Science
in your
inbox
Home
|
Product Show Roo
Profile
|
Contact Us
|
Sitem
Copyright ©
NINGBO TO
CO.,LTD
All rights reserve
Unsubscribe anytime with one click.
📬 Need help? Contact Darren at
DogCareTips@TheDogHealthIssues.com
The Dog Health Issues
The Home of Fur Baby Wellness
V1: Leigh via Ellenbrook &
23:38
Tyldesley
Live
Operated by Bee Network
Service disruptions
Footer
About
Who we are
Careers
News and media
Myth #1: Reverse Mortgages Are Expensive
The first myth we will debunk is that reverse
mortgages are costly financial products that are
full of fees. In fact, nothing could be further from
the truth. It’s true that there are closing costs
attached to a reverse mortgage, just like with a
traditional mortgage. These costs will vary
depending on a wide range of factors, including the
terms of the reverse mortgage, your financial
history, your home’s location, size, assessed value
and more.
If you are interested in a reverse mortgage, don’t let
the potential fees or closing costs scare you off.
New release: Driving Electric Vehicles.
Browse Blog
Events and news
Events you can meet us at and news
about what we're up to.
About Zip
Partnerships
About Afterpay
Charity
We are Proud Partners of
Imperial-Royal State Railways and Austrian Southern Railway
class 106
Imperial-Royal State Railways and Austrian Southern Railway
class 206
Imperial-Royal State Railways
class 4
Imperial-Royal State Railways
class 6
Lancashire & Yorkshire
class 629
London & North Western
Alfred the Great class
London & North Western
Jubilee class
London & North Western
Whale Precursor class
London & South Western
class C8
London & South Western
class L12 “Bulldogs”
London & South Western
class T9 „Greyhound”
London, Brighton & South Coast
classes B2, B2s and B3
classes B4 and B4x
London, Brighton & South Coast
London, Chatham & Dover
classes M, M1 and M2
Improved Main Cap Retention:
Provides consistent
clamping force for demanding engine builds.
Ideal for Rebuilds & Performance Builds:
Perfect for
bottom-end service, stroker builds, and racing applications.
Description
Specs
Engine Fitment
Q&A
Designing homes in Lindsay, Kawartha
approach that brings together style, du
--------
INSTRUCTIONS FOR THE TASK:
Find the word "closing" in the entries above and gather every line that holds it.

SOLVED EXERCISE:
the truth. It’s true that there are closing costs
the potential fees or closing costs scare you off.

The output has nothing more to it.